Friday, November 21, 2014


The big selling point is three previously-unreleased Queen songs, at least in these versions, the first "new" tracks since the posthumous album Made In Heaven in 1995.  And of course, you have the added excitement of a duet with Michael Jackson too.  Ah, don't get too excited though.  The track, There Must Be More Than Life Than This, is pretty uninspired.  The cut has already appeared on the Mercury solo album, Mr. Bad Guy, but this features a backing track the group did back in 1981, and vocal by Jackson that sounds like it was recorded during a different, quieter session.  It's underwhelming, a minor effort, and sounds like it took a lot of effort to match up the various parts into something not quite seamless.
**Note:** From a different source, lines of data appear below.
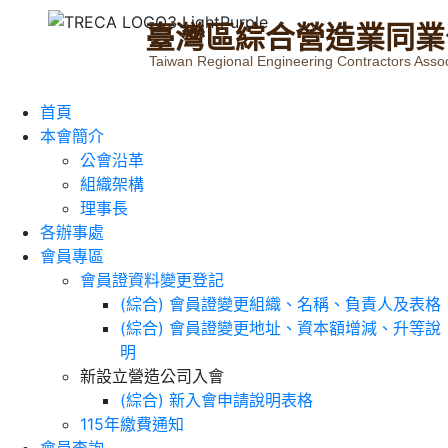
臺
灣
區
綜
合
營
造
業
同
業
Taiwan Regional Engineering Contractors Assoc
首頁
本會簡介
公會沿革
組織架構
理事長
各辦事處
會員專區
會員證資料變更登記
(綜合) 會員證變更組織、名稱、負責人及表格
(綜合) 會員證變更地址、資本額增減、升等說
明
新設立營造公司入會
(綜合) 新入會申請說明表格
115年繳費通知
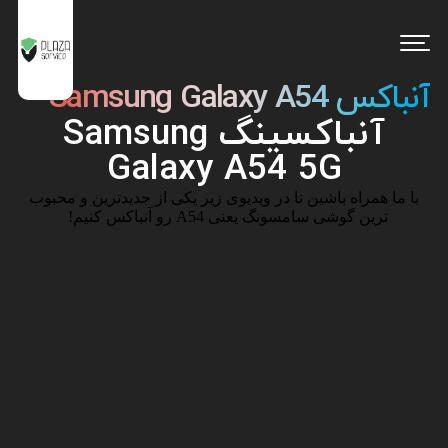
آنباکس Samsung Galaxy A54
آنباکسینگ Samsung
Galaxy A54 5G
با ما همراه باشین تا در ویدیوی زیر یکی از جدیدترین و محبوب
ترین گوشی سامسونگ یعنی A54 رو آنباکس کنیم!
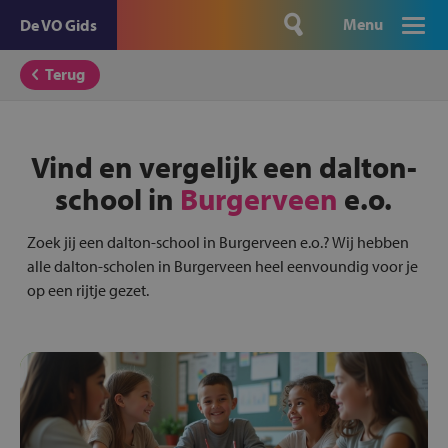
Menu
De VO Gids
Terug
Vind en vergelijk een dalton-
school in
Burgerveen
e.o.
Zoek jij een dalton-school in Burgerveen e.o.? Wij hebben
alle dalton-scholen in Burgerveen heel eenvoundig voor je
op een rijtje gezet.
The other two new ones are better.  Again they are both 80's songs, out-takes for the album The Works, with Let Me In Your Heart Again eventually being release by Brian May's wife Anita Dobson, and Love Kills seeing life on the Metropolis soundtrack.  Here we get the original foursome.  Let Me In Your Heart Again is a pretty good example of a bombastic Queen ballad, Mercury ascending, lots of group vocals, some big guitar from May.  Love Kills is this form is now a ballad.  There's probably a lot of contemporary work on this, but it doesn't really matter, May keeps things Queen-sounding.

The rest of Forever is collected from regular albums.  There are two versions available, a single disc with twenty cuts, and a double, that includes 36.  Since there's only a three dollar price difference, and both include the three new cuts, you might as well get the double.  That is, if there's enough to attract you.  There are some new remasters for better sound, and some intros omitted and fades changed, but these are mostly trainspotting details.  The catalogue songs include only a couple of the usual greatest hits (Crazy Little Think Called Love, Somebody To Love, You're My Best Friend).  Instead, the stated mission was to show the group's musical development.  That's a tough call.  I never think of any great improvement in Queen's albums over the years, but rather that they learned to do things differently.  If anything, they became more comfortable with emotion on the ballads, fun on the rockers, extravagance on the experiments.  This is mostly softer material, from A Night At The Opera's Love Of My Life in 1975 to Made In Heaven tracks such as Too Much Love Will Kill You.  It could just have easily been Queen - The Ballads, but that might turn off some buyers.  What I found is that it reminded me there are some very strong and unheralded songs past the hits on the regular albums.